Samuel Matthews and Annie E. Kennington were married February 28, 1884, Annie died at Liberty August 14,1897 when Esther was born, at the age of 31.
Their Children were:
· George Timothy born October 29, 1886, died March 6,1887 of whooping cough at the age of 1.
· Alonzo Henry born April 20,1888, married Charlotte Pearl Hume
· Annie Ada born July 5,1890 married John T. Briscoe, died at Bloomington, January 23,1937 at the age of 47
· Edna A born December 13,1892 married George Shepherd
· Harvey Kennington born February 4,1895 married Florence King
· Esther Sarah born August 14,1897, married Ernest Ray Crook, died at Fairfield Wyoming, November 10,1966 at the age of 69.
Elizabeth Keetch Matthews
Elizabeth Keetch Matthews was born April 7,1842 at Kempston, England. She was the third child and the first daughter of William and Ann Greenwood Keetch. Elizabeth was fourteen years old when they arrived in America. Her mother died soon after they arrived and she had the responsibility of caring for the family. In 1861 she was nineteen years of age she came across the plains with her two brothers, Charles G. and Alfred G., and settled in Grantsville, Utah. It was here she met and married Samuel Matthews, October 12,1864.
In 1870 when they had three children they were called to go to Bear Lake Valley. They lived in Liberty for nine years and then moved down to East Liberty, were Aunt Ella was born. Their home was a two room log house with a kitchen built on the back.
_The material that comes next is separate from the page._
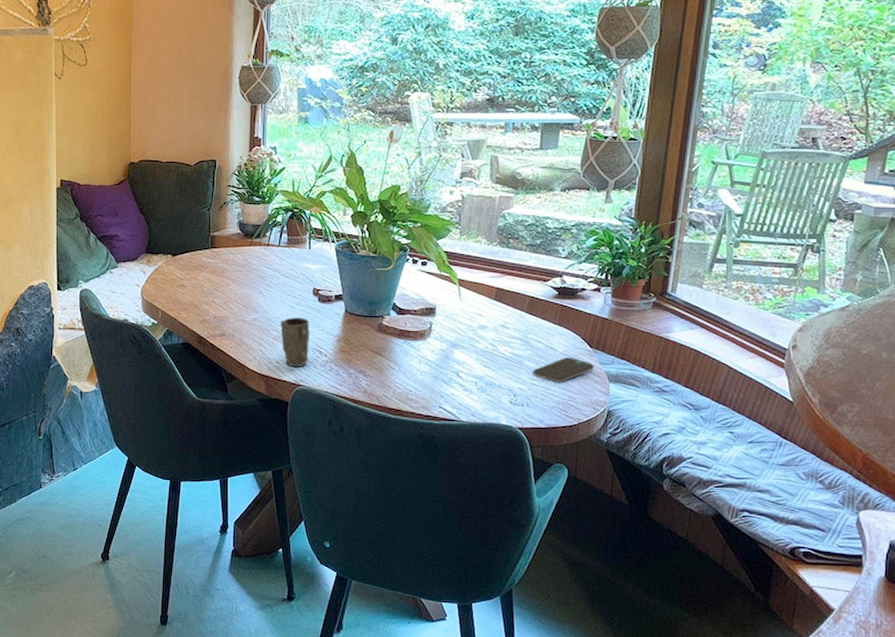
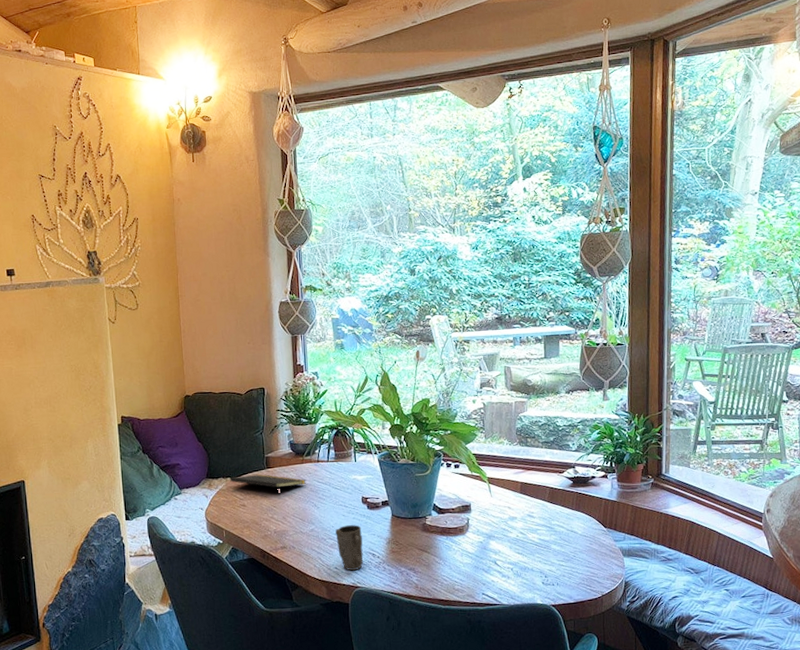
notepad: none [171,253,253,279] -> present [230,474,306,496]
smartphone: present [532,357,594,383] -> none [558,538,609,562]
There was a milk house where the milk was set in pans, churned into butter and was sold to Passeys, who lived on a ranch road between Bear River and the Bear Lake Canal. The butter was delivered every week-end and Elizabeth would go to Montpelier and buy supplies for the family. She always shopped at Burgoyne's Store. She seemed to have Plenty of Money to run her house, however, she was economical and would not tolerate waste.
Elizabeth was of average height, her hair and eyes were dark brown she was always slender, which made her appear taller. She insisted on good house-keeping and her daughters were given lessons in housekeeping. She always had a cupboard of beautiful dishes. She had a pleasant disposition and was very happy until polygamy became popular and then he was heartbroken. When her husband was made bishop of Montpelier, she fainted in Conference as she knew this meant a second wife for him.
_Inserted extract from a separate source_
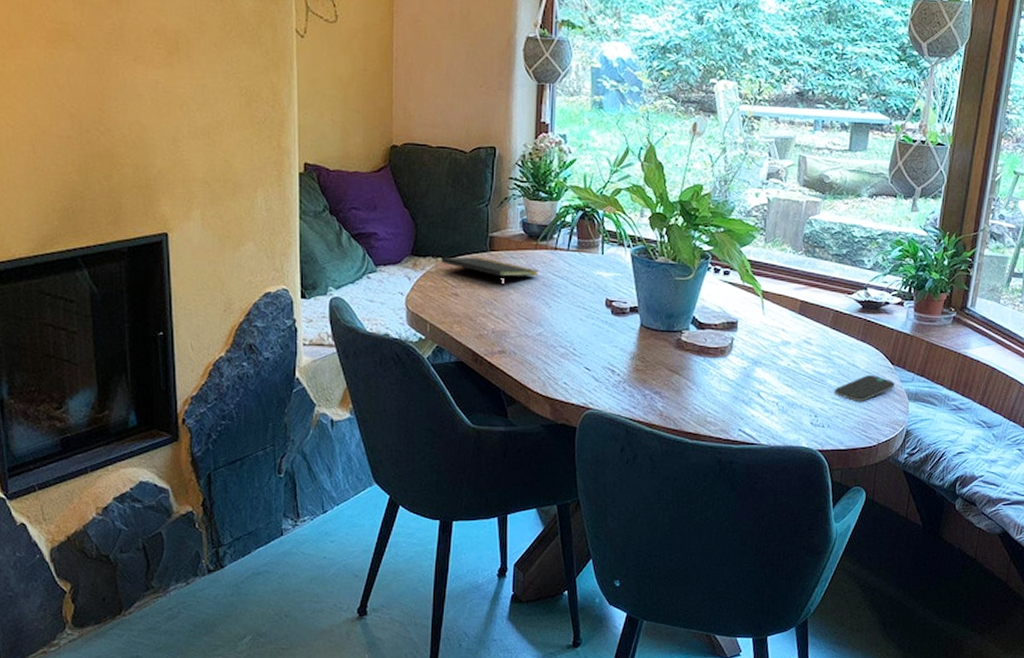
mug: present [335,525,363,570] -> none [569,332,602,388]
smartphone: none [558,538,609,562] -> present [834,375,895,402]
When Aunt Ella was just a baby, Elizabeth had her first paralytic stroke. She was in a frail condition from then on; her hand was withered and twisted and she was quite lame, however, she continued to manage her household and family. She was able to go on short trips to visit her brother in Pleasant Grove, and to Preston, Idaho to see her sister, Martha Hollingsworth.
Two other sister, non-Mormons, Emma and Maria were married to railroad men and lived in Omaha. They had plenty of money and made several trips West to visit, however, the thoroughly disliked Samuel because he was a polygamist.
James Innes built a new home for Elizabeth, the one Harvey now owns. She was very happy with it as it was one of the best homes in the valley. In February 1893, Annie's (Samuels other wife) home burned, she and her three children, Alonzo, Ada, and Edna moved into the front room of Elizabeth's home. It was a blessing in disguise as she and Annie became friends. Her last trip from home was to see Jesse Richard Matthews her grandson, who was born just six days before she died.
Samuel had gone to the dedication of the Salt Lake Temple when Elizabeth became very ill. Her friend did everything possible for her but she died April 11, 1893, at the age of fifty-one, before Samuel could return from Salt Lake City.